Dalla Apple a Caserta: il comunicatore digitale per bimbi autistici è di due giovani campani

Si chiama PECSBook il comunicatore digitale sviluppato da due giovanissimi campani per facilitare e velocizzare i metodi di apprendimento del linguaggio di bambini affetti da autismo.

Lo strumento digitale, messo a punto dal venticinquenne casertano Domenico Taffuri  già come tesi di laurea e poi nell’ambito della Apple Academy, da quasi due anni appare nella vetrina store del colosso americano. Ma occorreva renderlo fruibile anche sui sistemi Android, e così, insieme al trentenne napoletano  Antonio Passero, il sistema è stato perfezionato come  startup per lo 012 Factory di Caserta classificandosi al secondo posto tra i progetti selezionati dall’ incubatore che sostiene e accompagna lo sviluppo di nuove imprese con alto potenziale di crescita finanziando con un bonus di 20mila euro solo il primo classificato.

Ma per i giovani campani si è fatta avanti l’Associazione onlus La Forza del Silenzio, resasi disponibile a finanziare il progetto che facilità la stimolazione del linguaggio. Ed è stato proprio assistendo alle tecniche di somministrazione delle terapie portate avanti con i bimbi autistici dai tutori e grazie alla collaborazione del dottore Massimiliano Annunziata, che i giovani informatici ne hanno colto le criticità da superare e le necessità da soddisfare con il nuovo strumento digitale.

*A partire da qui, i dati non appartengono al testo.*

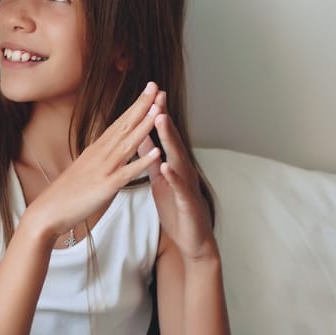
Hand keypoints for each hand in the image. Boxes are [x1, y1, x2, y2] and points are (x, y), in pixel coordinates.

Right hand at [24, 82, 163, 238]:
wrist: (47, 211)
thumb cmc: (66, 194)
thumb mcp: (84, 168)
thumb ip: (98, 157)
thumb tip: (107, 148)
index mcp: (97, 150)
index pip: (119, 122)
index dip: (135, 106)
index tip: (148, 90)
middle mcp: (101, 154)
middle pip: (125, 125)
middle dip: (142, 106)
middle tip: (156, 86)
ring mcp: (103, 169)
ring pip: (128, 143)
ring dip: (144, 125)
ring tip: (159, 108)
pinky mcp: (105, 186)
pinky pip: (127, 172)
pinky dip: (142, 161)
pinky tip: (156, 152)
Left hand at [141, 92, 215, 261]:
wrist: (193, 240)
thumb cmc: (176, 210)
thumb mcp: (160, 180)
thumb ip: (152, 159)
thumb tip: (142, 138)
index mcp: (173, 164)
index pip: (164, 136)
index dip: (157, 115)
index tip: (150, 93)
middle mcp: (183, 170)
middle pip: (172, 139)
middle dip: (164, 117)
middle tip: (156, 95)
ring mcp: (186, 185)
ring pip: (178, 157)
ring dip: (169, 138)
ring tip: (160, 119)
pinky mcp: (187, 202)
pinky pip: (179, 187)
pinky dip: (173, 175)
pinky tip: (166, 165)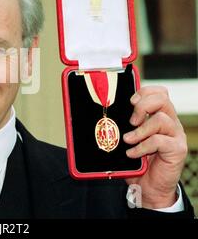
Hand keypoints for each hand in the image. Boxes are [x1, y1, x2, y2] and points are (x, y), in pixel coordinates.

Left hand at [124, 86, 187, 208]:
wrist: (148, 187)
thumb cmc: (136, 162)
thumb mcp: (126, 139)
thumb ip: (121, 126)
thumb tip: (102, 114)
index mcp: (159, 116)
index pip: (159, 92)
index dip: (145, 92)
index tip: (130, 101)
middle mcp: (170, 123)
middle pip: (163, 99)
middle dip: (142, 106)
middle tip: (131, 121)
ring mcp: (175, 136)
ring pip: (161, 119)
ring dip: (140, 130)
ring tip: (128, 140)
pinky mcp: (177, 150)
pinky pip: (160, 141)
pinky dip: (142, 146)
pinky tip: (133, 153)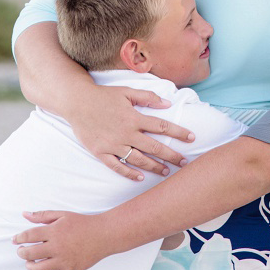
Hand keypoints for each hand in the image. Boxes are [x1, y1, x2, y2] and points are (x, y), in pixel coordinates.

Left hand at [14, 210, 111, 269]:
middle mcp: (57, 246)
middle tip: (22, 251)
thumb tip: (25, 214)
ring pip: (37, 269)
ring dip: (29, 266)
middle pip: (30, 253)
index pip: (29, 236)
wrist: (104, 234)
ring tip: (30, 262)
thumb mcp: (63, 215)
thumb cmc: (83, 224)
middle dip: (21, 253)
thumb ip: (42, 215)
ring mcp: (64, 260)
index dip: (19, 238)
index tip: (16, 240)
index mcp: (55, 231)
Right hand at [66, 85, 194, 180]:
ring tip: (166, 172)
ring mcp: (113, 145)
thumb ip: (148, 97)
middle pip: (154, 147)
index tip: (192, 138)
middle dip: (172, 156)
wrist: (77, 102)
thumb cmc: (104, 96)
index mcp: (134, 118)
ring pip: (139, 160)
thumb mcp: (127, 92)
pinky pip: (117, 166)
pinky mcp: (101, 152)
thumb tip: (168, 104)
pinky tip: (140, 177)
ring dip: (154, 167)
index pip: (162, 127)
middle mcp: (126, 133)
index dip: (179, 132)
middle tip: (184, 163)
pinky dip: (129, 173)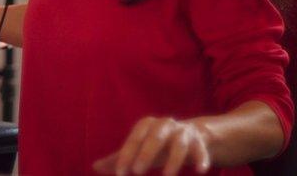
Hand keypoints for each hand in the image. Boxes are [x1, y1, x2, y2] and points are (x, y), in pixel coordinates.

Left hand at [92, 117, 211, 175]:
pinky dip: (201, 158)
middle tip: (137, 172)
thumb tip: (95, 166)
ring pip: (179, 144)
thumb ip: (119, 158)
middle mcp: (165, 125)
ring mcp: (183, 132)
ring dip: (173, 160)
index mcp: (147, 125)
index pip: (134, 139)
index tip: (121, 174)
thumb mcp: (139, 148)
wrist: (190, 134)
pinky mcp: (199, 141)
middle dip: (146, 154)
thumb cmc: (157, 143)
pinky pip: (200, 149)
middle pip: (155, 137)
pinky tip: (200, 171)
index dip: (126, 155)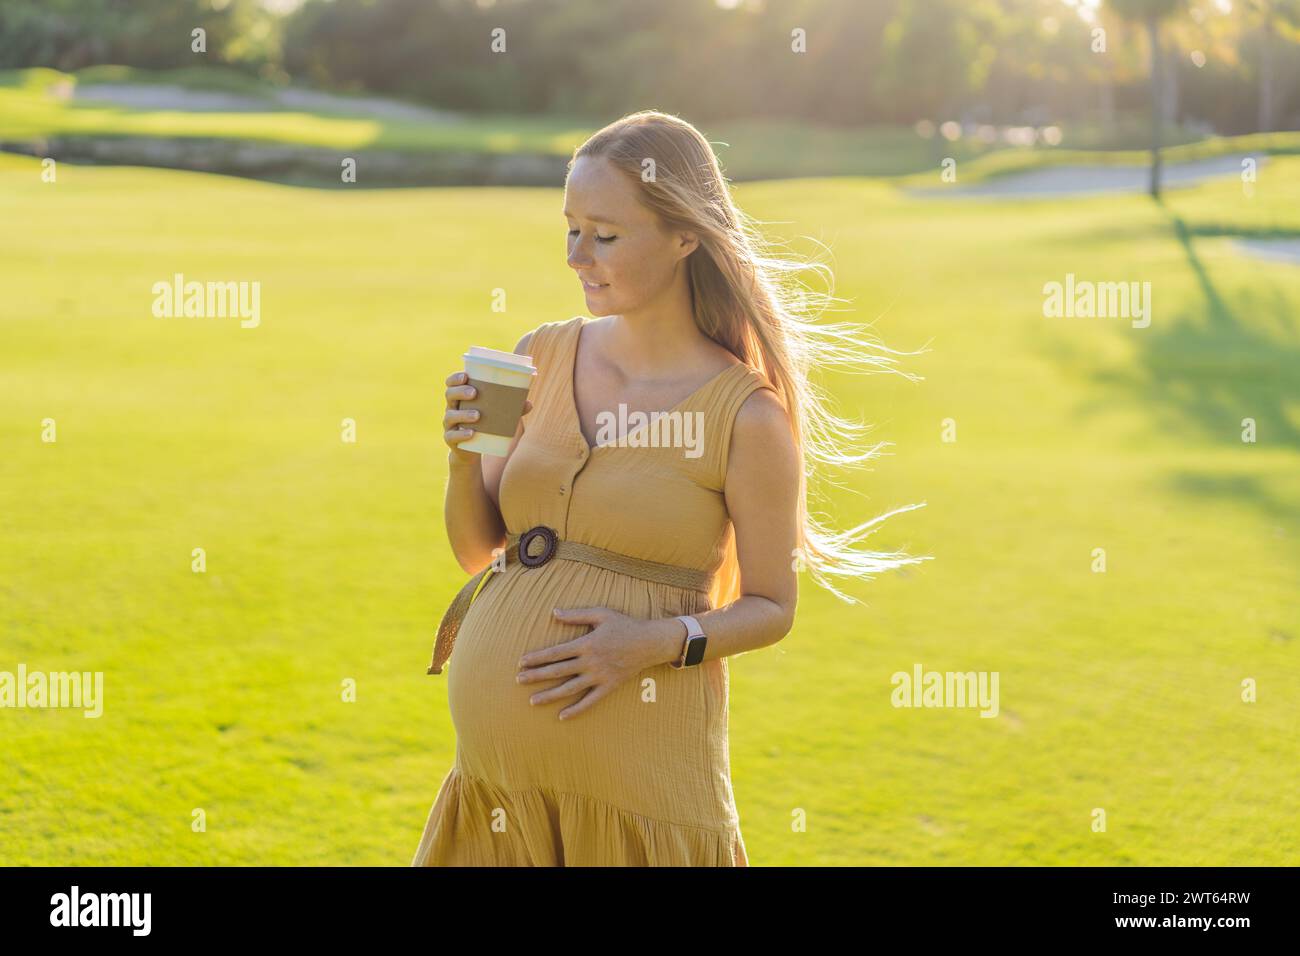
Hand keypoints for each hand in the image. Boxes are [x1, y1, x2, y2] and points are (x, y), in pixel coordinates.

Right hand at [443, 370, 530, 467]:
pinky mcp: (451, 440)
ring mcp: (450, 425)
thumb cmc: (483, 426)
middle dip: (460, 392)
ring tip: (478, 415)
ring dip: (463, 414)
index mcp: (460, 398)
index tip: (465, 375)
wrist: (470, 450)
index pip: (451, 384)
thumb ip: (510, 409)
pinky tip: (471, 433)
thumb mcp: (495, 415)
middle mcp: (451, 409)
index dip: (455, 378)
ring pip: (450, 416)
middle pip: (449, 395)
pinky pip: (452, 436)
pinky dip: (461, 435)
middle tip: (474, 393)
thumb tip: (529, 403)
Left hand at [516, 607, 678, 720]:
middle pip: (558, 671)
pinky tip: (562, 716)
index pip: (555, 653)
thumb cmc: (624, 625)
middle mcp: (590, 662)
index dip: (537, 658)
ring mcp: (599, 676)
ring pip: (569, 689)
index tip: (521, 663)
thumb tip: (554, 612)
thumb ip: (576, 615)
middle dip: (536, 676)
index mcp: (586, 644)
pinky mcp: (608, 687)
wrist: (649, 642)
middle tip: (518, 681)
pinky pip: (590, 701)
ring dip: (550, 695)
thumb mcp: (601, 614)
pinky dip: (576, 709)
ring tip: (532, 701)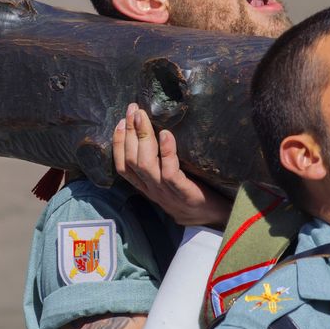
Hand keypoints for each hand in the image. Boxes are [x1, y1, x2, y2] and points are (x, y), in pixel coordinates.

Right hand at [112, 103, 231, 226]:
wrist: (211, 218)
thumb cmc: (189, 193)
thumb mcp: (167, 180)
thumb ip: (157, 162)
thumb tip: (153, 130)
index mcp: (145, 185)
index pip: (122, 166)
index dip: (118, 143)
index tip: (120, 121)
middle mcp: (151, 188)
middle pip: (132, 160)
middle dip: (129, 132)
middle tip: (133, 110)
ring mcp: (166, 191)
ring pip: (145, 164)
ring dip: (143, 138)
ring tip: (143, 118)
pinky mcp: (183, 193)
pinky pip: (170, 173)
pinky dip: (167, 152)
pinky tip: (166, 134)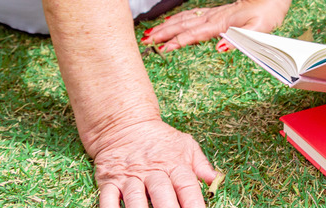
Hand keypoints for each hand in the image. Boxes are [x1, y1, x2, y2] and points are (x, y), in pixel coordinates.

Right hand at [91, 118, 220, 207]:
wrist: (126, 126)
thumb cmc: (161, 141)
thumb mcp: (186, 146)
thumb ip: (201, 165)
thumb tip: (217, 180)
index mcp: (174, 164)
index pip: (186, 186)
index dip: (194, 203)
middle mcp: (152, 171)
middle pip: (161, 193)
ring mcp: (130, 177)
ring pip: (135, 197)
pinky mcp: (110, 181)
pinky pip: (108, 199)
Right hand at [142, 0, 288, 52]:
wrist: (268, 2)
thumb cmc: (264, 18)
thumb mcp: (258, 31)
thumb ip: (239, 39)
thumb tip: (220, 47)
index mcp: (220, 23)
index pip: (194, 34)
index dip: (177, 41)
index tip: (162, 49)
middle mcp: (212, 17)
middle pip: (183, 25)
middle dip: (163, 33)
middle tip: (145, 41)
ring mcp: (211, 14)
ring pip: (183, 19)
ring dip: (166, 26)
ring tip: (148, 33)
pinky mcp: (213, 13)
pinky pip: (190, 15)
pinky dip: (176, 18)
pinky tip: (167, 21)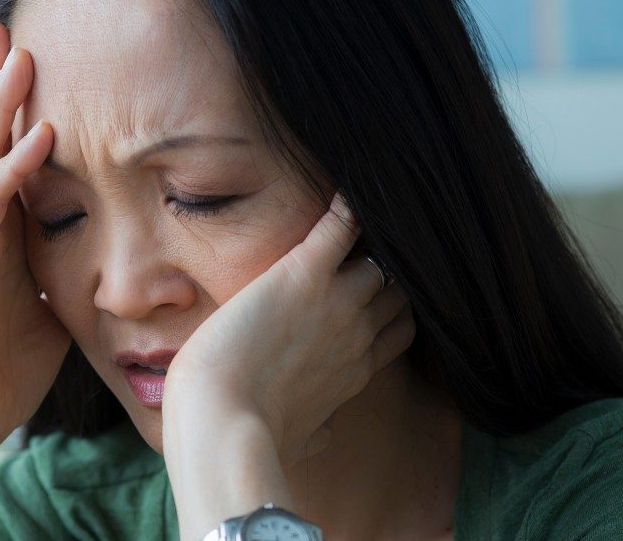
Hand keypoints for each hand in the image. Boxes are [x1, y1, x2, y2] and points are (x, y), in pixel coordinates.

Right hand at [0, 19, 69, 450]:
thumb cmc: (4, 366)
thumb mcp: (51, 304)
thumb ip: (68, 268)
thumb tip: (110, 255)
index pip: (0, 151)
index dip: (10, 106)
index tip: (29, 59)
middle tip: (4, 25)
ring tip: (17, 52)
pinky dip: (13, 164)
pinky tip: (38, 133)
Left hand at [163, 192, 414, 466]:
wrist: (223, 418)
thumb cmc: (251, 434)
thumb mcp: (298, 440)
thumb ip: (317, 431)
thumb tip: (323, 437)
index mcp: (355, 371)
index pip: (399, 329)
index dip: (393, 308)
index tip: (382, 293)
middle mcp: (357, 333)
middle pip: (396, 289)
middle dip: (390, 269)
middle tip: (374, 241)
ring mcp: (338, 301)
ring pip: (378, 256)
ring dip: (372, 236)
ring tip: (367, 207)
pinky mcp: (303, 273)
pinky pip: (342, 224)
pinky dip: (347, 203)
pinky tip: (346, 181)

Nella pratica dei tutor, prima si fa una lista di cose che piacciono al bambino, poi si producono delle tessere plastificate che raffigurano le cose individuate, e infine si guida il bambino nella scelta della carta raffigurante l’oggetto desiderato e, se la sua scelta è corretta, gli si consegna l’oggetto stesso. Nella pratica del PecsBook, invece, attraverso il dispositivo si accede all’area riservata dove si programmano le tessere, poi dall’interfaccia utente si inizia il training con il bambino e infine,  selezionando le varie azioni programmate a sua disposizione e grazie alla funzione di riproduzione vocale, il bambino riesce ad esprimersi per farsi comprendere.  Il dispositivo può essere usato con semplicità da chiunque, e non necessariamente o esclusivamente dai terapisti.

“Siamo stati felici di sostenere un progetto che vede giovani talenti informatici al servizio di giovani altrettanto “speciali” ma bisognosi di sostegno anche solo per associare le parole alle cose – spiega Vincenzo Abate,  padre di due ragazzi autistici e fondatore dell’associazione onlus La Forza del Silenzio che ha sede a Casal di Principe in una struttura sottratta ai Casalesi e che, solo nel casertano, assiste oltre 100 famiglie con bimbi autistici – In realtà questo non è un semplice software come tutti gli altri, ma ha alle spalle le competenza di operatori del settore e professionisti, proponendosi come strumento terapeutico di ultima generazione”.

E’ probabile che il comunicatore digitale sarà pronto  già questa estate e con una novità: “Valuteremo, in base alle richieste – annuncia Abate –  se associare anche un tablet in comodato d’uso ai fruitori dell’applicazione”.